# Work to be completed:
Write out every line below that includes the word "Metres".

# Recorded data:
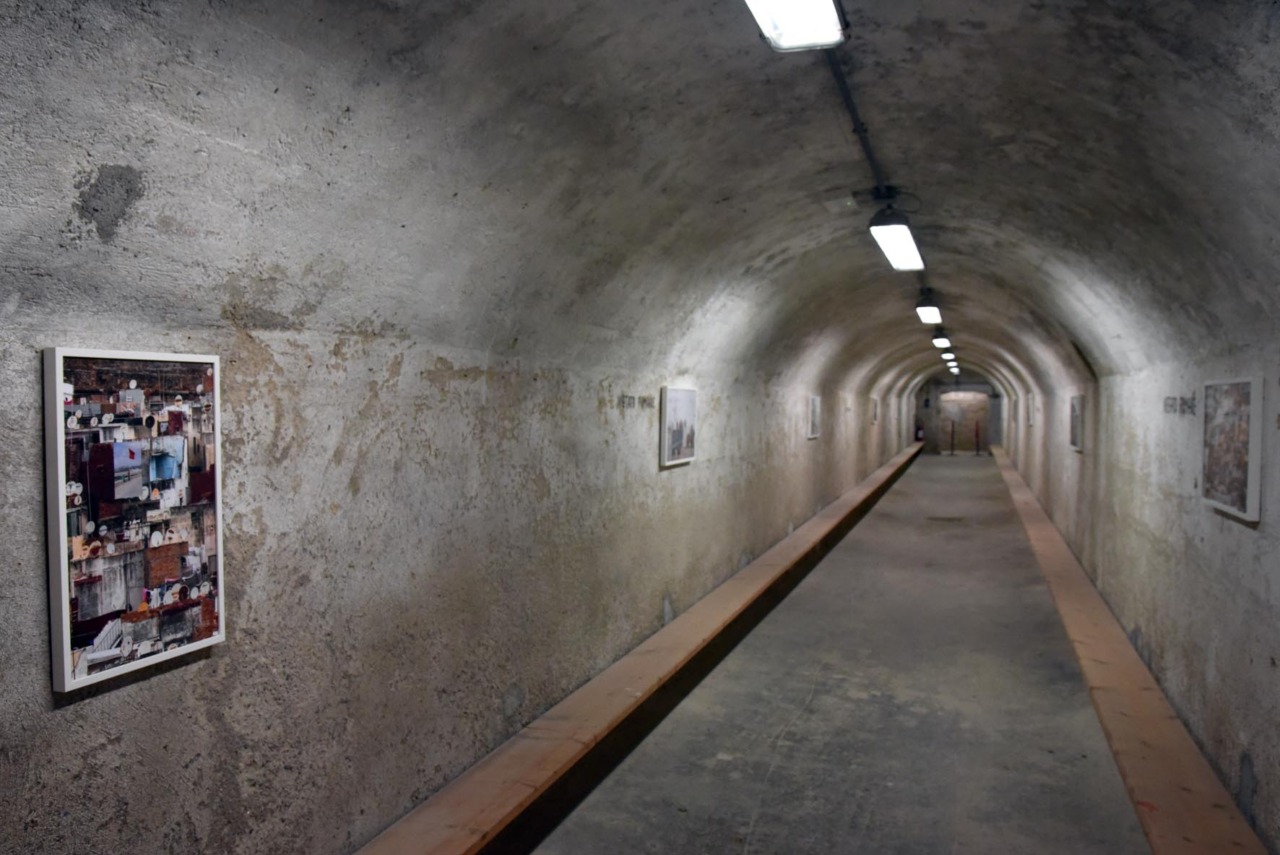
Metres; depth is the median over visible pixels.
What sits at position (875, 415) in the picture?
framed picture
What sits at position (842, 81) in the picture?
conduit pipe
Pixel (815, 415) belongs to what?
framed picture
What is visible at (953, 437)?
stanchion
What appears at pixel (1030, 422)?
framed picture
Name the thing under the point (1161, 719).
wooden bench
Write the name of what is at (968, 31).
ceiling
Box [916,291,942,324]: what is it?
ceiling light
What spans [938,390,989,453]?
doorway
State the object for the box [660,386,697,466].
framed picture
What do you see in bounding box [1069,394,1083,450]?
framed picture
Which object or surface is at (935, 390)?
end wall
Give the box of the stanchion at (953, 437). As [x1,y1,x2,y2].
[950,419,955,454]
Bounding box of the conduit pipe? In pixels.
[824,46,887,204]
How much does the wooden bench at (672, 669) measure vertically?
0.302 m
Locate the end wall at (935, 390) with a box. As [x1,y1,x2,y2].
[912,377,1003,454]
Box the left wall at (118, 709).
[0,88,926,852]
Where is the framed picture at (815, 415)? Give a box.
[807,394,820,439]
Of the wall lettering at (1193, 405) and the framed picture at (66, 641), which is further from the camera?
the wall lettering at (1193, 405)
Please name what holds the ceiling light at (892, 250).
hanging from the ceiling
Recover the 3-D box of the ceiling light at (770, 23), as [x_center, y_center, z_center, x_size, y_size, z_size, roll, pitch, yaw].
[0.303,-1.296,2.452,0.268,0.255,1.585,1,2,18]
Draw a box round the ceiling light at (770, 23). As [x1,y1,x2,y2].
[745,0,848,51]
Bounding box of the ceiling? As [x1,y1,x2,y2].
[0,0,1279,414]
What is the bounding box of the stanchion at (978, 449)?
[974,420,981,455]
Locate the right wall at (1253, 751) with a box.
[994,324,1279,852]
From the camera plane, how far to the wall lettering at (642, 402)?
6.50 m
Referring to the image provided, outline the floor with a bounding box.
[516,451,1148,854]
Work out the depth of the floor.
5.82 m
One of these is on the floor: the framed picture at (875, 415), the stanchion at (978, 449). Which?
the stanchion at (978, 449)
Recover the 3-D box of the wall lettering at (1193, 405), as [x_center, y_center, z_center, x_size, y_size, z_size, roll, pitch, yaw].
[3.292,-0.136,6.064,0.005,0.126,1.028,1,2,18]
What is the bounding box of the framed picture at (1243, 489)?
[1199,376,1263,521]
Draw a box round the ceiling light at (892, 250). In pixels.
[869,210,924,270]
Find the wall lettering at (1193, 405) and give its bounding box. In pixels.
[1162,393,1197,416]
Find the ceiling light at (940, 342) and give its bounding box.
[931,332,951,347]
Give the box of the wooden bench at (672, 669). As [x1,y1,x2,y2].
[351,442,924,854]
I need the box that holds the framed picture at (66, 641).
[43,347,226,693]
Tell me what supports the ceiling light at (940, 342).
attached to the ceiling
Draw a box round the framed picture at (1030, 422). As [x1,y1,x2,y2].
[1027,393,1035,426]
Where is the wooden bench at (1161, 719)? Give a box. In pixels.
[989,447,1266,854]
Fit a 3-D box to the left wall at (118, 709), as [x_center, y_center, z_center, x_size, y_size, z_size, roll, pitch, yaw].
[1.063,0.341,9.703,0.214,2.557,19.036,1,2,18]
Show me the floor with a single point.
(805, 721)
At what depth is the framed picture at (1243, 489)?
4.50 m
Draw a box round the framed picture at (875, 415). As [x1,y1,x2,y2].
[870,396,879,423]
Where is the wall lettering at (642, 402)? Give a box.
[617,394,653,409]

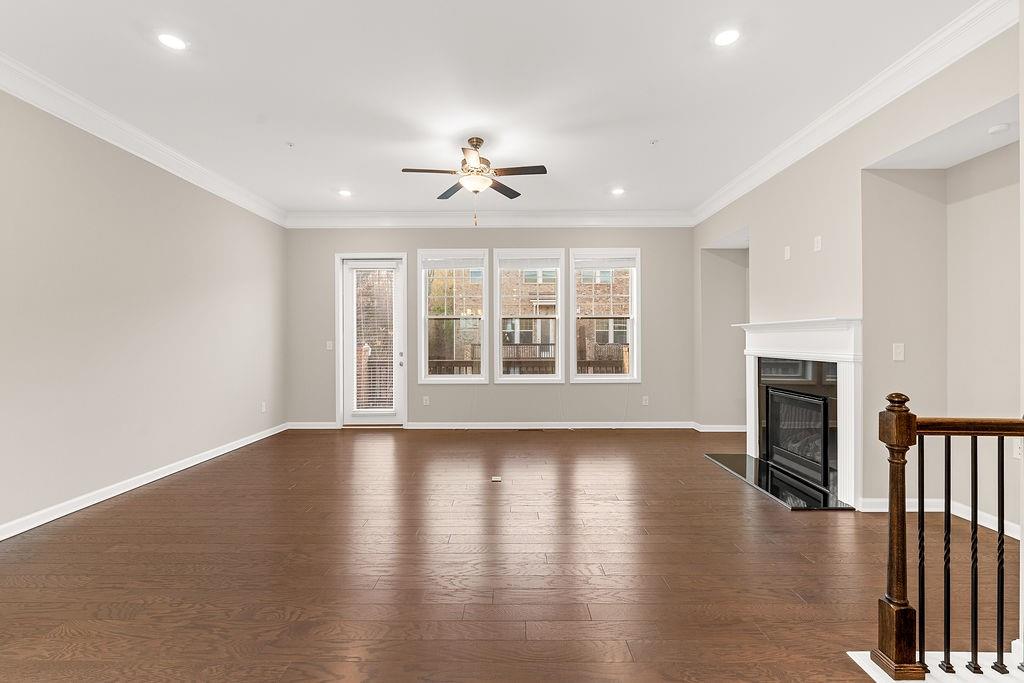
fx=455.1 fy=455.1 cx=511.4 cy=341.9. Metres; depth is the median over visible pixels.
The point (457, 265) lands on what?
window blind
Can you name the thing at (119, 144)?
crown molding
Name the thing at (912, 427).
stair railing
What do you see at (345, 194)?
recessed light
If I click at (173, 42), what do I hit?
recessed light
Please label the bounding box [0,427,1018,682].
floor
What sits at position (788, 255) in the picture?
wall plate
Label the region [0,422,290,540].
baseboard
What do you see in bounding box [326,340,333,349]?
light switch
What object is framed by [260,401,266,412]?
wall socket
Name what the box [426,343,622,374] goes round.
deck railing
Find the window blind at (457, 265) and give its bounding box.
[421,256,483,269]
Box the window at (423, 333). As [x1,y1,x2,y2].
[418,248,488,383]
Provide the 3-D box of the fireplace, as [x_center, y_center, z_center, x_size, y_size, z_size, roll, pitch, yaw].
[2.523,0.511,4.136,0.271,1.363,1.849,0,0,0]
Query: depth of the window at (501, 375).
6.47 m
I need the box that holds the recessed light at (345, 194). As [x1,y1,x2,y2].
[338,189,351,196]
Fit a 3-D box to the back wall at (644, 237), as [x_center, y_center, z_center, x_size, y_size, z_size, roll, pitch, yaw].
[-0.265,-0.289,6.486,6.042,3.005,0.175,0,0,0]
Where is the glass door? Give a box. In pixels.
[341,255,406,424]
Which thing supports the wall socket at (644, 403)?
attached to the back wall at (644, 237)
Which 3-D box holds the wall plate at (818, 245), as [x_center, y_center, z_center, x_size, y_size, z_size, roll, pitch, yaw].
[2.580,-0.830,3.845,0.022,0.122,0.077,0,0,0]
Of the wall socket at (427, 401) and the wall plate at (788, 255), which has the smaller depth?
the wall plate at (788, 255)
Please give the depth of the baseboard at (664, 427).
6.22 m
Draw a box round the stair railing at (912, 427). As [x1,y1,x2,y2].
[866,394,1023,680]
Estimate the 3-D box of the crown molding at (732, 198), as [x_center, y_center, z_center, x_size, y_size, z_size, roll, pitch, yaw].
[2.473,-1.696,3.704,0.123,0.151,5.973,0,0,0]
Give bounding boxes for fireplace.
[733,317,862,508]
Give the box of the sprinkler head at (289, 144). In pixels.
[284,140,294,147]
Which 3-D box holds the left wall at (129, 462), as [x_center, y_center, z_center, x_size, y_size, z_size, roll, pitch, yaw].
[-3.285,-0.258,2.277,0.169,3.000,8.523,0,0,0]
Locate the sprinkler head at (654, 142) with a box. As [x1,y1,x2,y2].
[649,138,658,144]
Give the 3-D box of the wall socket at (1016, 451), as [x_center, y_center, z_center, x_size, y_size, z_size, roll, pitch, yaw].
[2.977,0.625,2.666,0.009,0.115,0.070,0,0,0]
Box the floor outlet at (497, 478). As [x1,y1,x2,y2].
[490,475,501,481]
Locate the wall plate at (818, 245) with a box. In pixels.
[813,235,822,251]
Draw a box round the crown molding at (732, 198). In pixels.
[692,0,1018,226]
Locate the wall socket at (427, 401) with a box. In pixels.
[422,395,429,405]
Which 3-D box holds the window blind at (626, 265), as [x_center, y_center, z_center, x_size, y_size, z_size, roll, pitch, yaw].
[1.312,-1.112,6.394,0.850,0.173,0.047,0,0,0]
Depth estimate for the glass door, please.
6.46 m
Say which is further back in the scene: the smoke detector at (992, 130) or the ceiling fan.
the ceiling fan
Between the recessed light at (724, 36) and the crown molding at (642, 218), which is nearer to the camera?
the recessed light at (724, 36)
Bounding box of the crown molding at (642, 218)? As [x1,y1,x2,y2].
[282,210,695,227]
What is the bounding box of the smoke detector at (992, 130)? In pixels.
[987,123,1010,134]
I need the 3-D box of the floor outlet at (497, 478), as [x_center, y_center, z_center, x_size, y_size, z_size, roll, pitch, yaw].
[-0.144,1.230,4.101,0.112,0.015,0.157,0,0,0]
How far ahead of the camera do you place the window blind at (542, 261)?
6.42 m
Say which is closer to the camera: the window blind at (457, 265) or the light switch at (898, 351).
the light switch at (898, 351)
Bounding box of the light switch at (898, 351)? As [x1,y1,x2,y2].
[892,342,904,360]
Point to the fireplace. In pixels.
(752, 405)
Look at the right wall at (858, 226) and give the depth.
3.31 m
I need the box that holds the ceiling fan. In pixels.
[401,136,547,225]
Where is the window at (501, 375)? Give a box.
[491,247,564,383]
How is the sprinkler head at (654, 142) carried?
attached to the ceiling
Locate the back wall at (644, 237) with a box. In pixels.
[282,225,694,426]
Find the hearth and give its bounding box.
[705,450,852,511]
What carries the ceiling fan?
hanging from the ceiling
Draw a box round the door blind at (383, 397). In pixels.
[353,267,397,413]
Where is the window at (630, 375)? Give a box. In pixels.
[569,247,639,382]
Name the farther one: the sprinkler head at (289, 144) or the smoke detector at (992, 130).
the sprinkler head at (289, 144)
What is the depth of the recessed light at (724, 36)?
2.69 m
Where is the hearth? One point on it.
(772, 472)
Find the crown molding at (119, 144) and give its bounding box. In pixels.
[0,51,288,226]
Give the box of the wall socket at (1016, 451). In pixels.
[1013,439,1023,459]
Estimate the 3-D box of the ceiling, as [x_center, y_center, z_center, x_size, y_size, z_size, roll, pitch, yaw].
[-0.062,-1.847,2.327,6.707,0.126,8.931,0,0,0]
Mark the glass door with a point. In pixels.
(351, 381)
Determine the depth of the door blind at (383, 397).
6.40 m
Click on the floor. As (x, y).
(800, 564)
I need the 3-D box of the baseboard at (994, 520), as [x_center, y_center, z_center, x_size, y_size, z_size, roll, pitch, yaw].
[3.012,1.191,2.808,0.176,0.097,1.747,0,0,0]
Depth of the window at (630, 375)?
6.46 m
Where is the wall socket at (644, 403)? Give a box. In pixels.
[641,395,649,405]
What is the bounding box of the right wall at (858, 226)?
[692,13,1022,530]
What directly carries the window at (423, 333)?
in the back wall at (644, 237)
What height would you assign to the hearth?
0.025 m
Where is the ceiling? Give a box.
[0,0,993,219]
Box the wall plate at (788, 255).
[784,245,791,259]
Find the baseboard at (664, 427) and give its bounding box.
[286,421,690,429]
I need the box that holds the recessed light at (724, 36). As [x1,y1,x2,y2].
[713,28,740,46]
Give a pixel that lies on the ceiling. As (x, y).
(610, 178)
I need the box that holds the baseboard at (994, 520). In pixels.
[857,497,1020,537]
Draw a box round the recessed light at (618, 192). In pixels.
[611,187,624,195]
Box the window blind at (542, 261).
[498,255,561,269]
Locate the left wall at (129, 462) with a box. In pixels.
[0,87,286,536]
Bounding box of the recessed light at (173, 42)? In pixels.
[157,32,185,50]
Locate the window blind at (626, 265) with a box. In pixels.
[574,256,635,269]
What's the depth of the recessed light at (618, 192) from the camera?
5.43 m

# Answer to the exercise:
Metres; depth is the median over visible pixels.
fx=455.1 fy=455.1 cx=511.4 cy=341.9. Metres; depth is the median over visible pixels.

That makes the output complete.